The law has now changed, but out loss continues.  Always good to know who the players will be.

Interesting.  I hadn't thought of this possibility.  But I'm still confused.  Presumably your lease required them to pay some percent royalty on all production?  

The lease was with the other party.  We could go after them, but they had nothing.  Was speculative on their part, that is why they would not participate in working interest in the well.  We had no lease with EnCana.

An investor holding a working interest (one or more leases) in a drilling and production unit has two choices: participate under the terms of an JOE (Joint Operating Agreement) by paying their prorated share of the well costs, or have their interest produced without their consent and be assessed a risk penalty of 200%.  See the linked discussion on the statute that addresses who pays the lessors of a non-participating working interest.


What if the operator has the required amount of acreage to drill the unit and says they are not interested in leasing your acreage?  Would not a lease with a reputable investor and the leverage of La. mineral code 30-10 to compel operator to tender royalty be an option?  Is there anything in La mineral law which compels an operator to give a lease if acreage is in drilled unit? thanks.

When the state grants an application for a compulsory unit the operator is given the power to "force pool" all mineral interests, leased and unleased.  Unleased interests are afforded UMI status and dealt with under the statutes governing same. 

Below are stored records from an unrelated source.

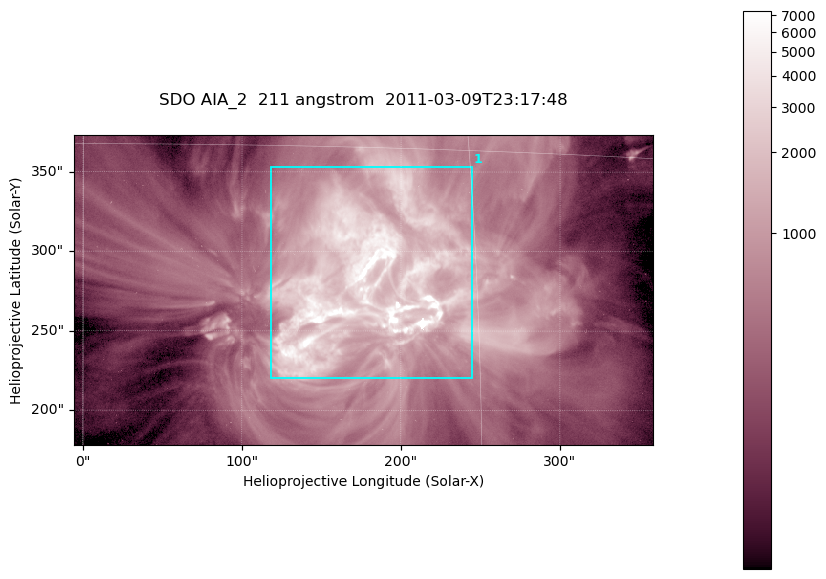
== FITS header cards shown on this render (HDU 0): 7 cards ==
TELESCOP= 'SDO     '           /
INSTRUME= 'AIA_2   '           /
WAVELNTH=                  211 /
WAVEUNIT= 'angstrom'           /
DATE-OBS= '2011-03-09T23:17:48.62' /
CTYPE1  = 'HPLN-TAN'           /
CTYPE2  = 'HPLT-TAN'           /

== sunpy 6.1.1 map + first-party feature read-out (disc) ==
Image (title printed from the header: SDO AIA_2  211 angstrom  2011-03-09T23:17:48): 606 x 324 px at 0.601 arcsec/px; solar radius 967 arcsec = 1609 px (partial field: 2.4% of the solar disc is inside the frame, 100% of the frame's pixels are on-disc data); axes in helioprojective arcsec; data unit not stated in the header (colour bar unlabelled)
Pointing: header CRPIX1/2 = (2040.79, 2040.71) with CRVAL1/2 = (0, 0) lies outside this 606 x 324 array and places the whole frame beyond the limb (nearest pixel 1.39 R_sun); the SolarSoft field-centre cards XCEN/YCEN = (176.3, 275.7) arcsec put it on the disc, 1860 arcsec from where CRPIX/CRVAL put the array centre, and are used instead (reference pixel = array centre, CRVAL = XCEN/YCEN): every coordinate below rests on XCEN/YCEN
Orientation: roll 0.0565 deg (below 1 deg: not rotated)
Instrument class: DISC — disc imager (sunpy class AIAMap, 211 A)
Bright regions (active regions / flare kernels): reference = the on-disc median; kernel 5 px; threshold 5 sigma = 1820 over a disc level ~464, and >= 1.15x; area >= 196 px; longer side >= 4 px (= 2.4 arcsec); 1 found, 1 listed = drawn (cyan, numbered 1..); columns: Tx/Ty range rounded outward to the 2 arcsec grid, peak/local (2 s.f.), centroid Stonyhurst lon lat
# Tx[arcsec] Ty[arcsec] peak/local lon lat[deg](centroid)
1 118..246 220..354 34 +11 +10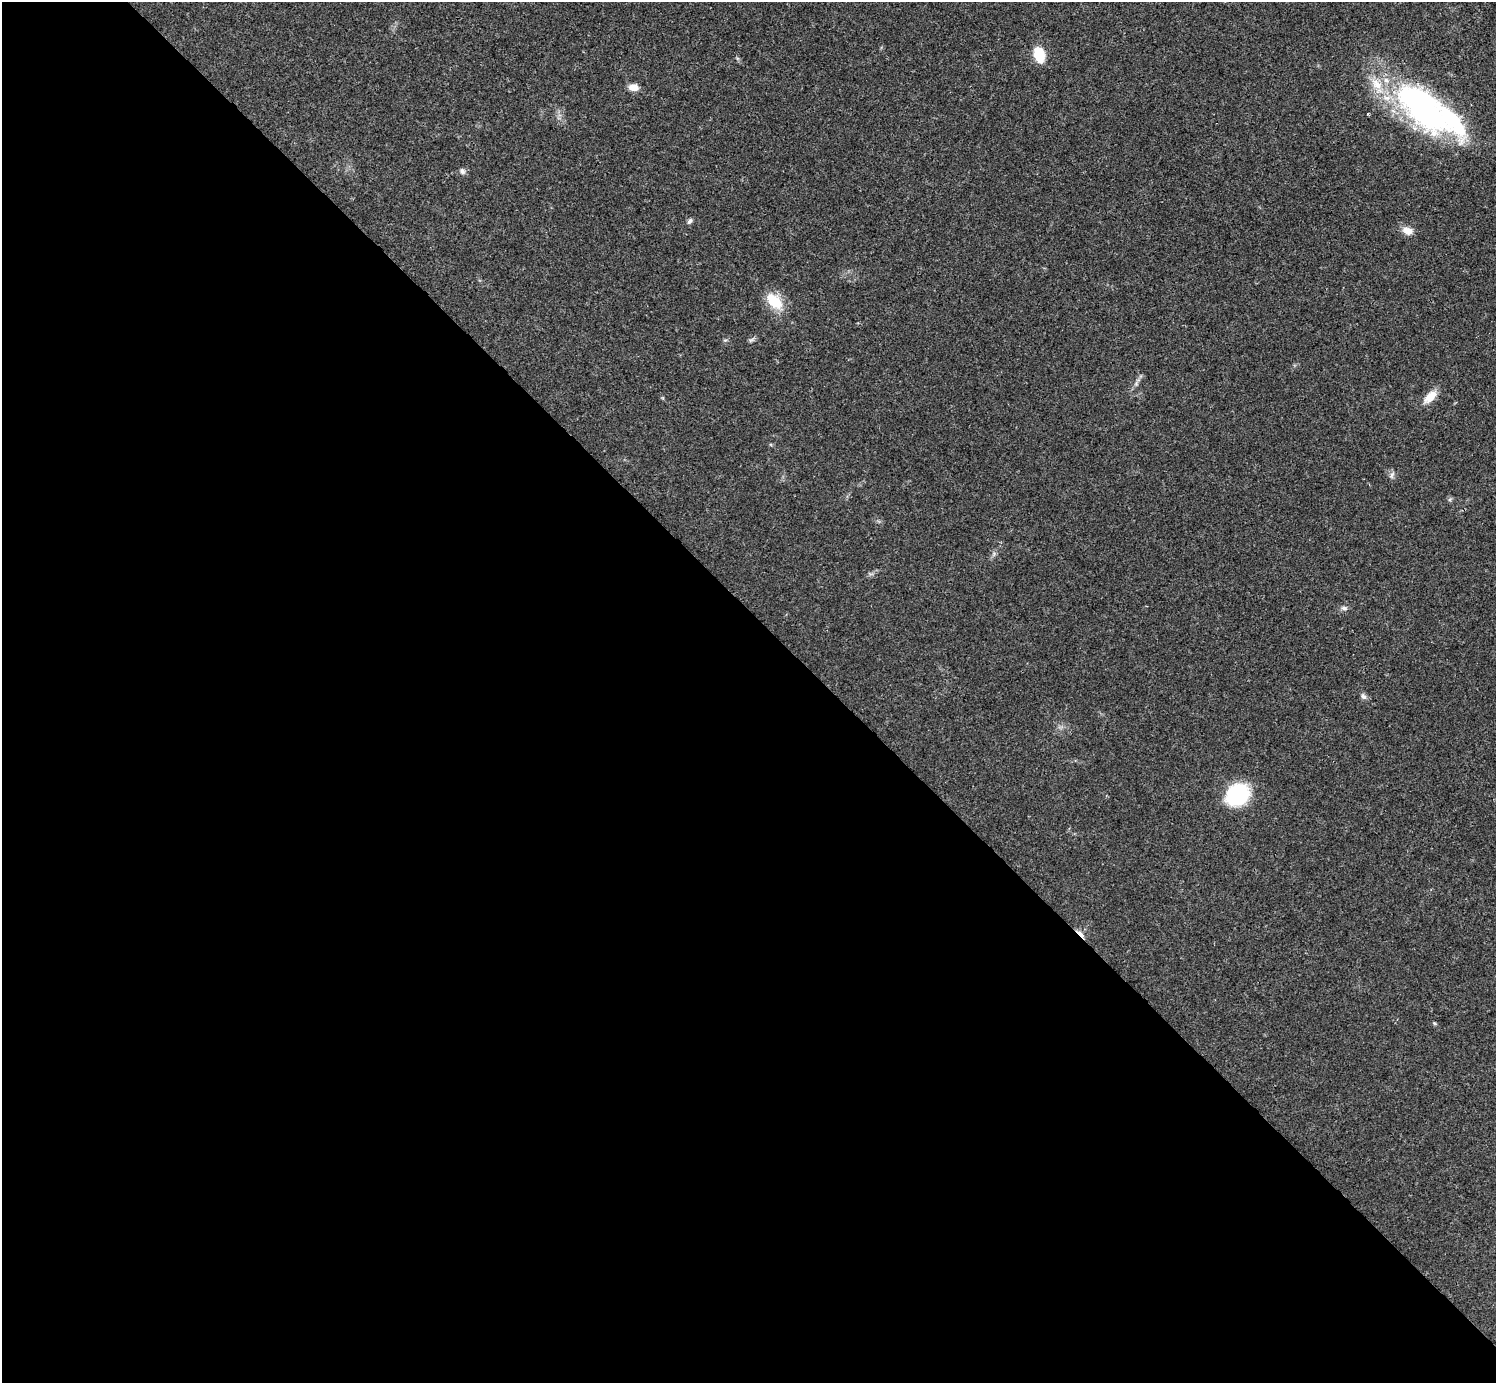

In the past mineral interests leased to a lessee that chose not to participate in development have been in a bad situation where their lessee owes them royalty yet the operator has no obligation to pay their lessee because they are not covering their portion of the wellcosts.  Those non-participating lessees hope not to be sued by their lessors and usually attempt to lay the blame on the operator.  The amended statute, as I understand it (IANAL), requires the operator to pay the non-consenting lessee only the monies owed to that lessee's lessors as royalty and requires the non-consenting lessee to pay those monies to their lessors.

As usual I suggest that those members who find themselves in such a situation get professional help from an experienced O&G attorney as there are special notice requirements and existing case law that can make the process of demanding payment from a non-participating Working Interest complex.

There is no requirement for an operator to offer a lease to all interests in a drilling and production unit.  The state provides protections for a UMI that often make it a good business decision to offer a lease however.  The majority of UMIs in the Haynesville Shale Play are owners of very small mineral interests who were offered a lease that they turned down.  A  minority of UMIs were simply overlooked in title due diligence and never offered a lease.  The latter case certainly deserve a lease in line with the royalty paid to the majority of the leased interests in the unit and with the standard beneficial and protective lease clauses.  I lobbied friends on the committee formed to assist in crafting legislation regarding Cross Unit Laterals to include a requirement to offer a lease to those who were "overlooked" in the leasing and pooling process.  Although they got the question included in discussions, they were not successful in getting such mineral owner protection included in the recommendation that was forwarded to the legislature.

Just received lease papers from them for land in natchitoches parish. 1000 dollars an acre and 1/5 royalty.

That's interesting..  shannon, please post the section-township-range so we know where in Natchitoches Parish.

19 9 10 is receiling leases and the section next to this is to. Blue ribbon is who's leasing and alot of people are jumping in signing but we will wait for someone else.

It could be a long wait, shannon.  Considering this location (the far edge of the explored basin) and the price of natural gas, I doubt there will be any other company interested in leasing for some time.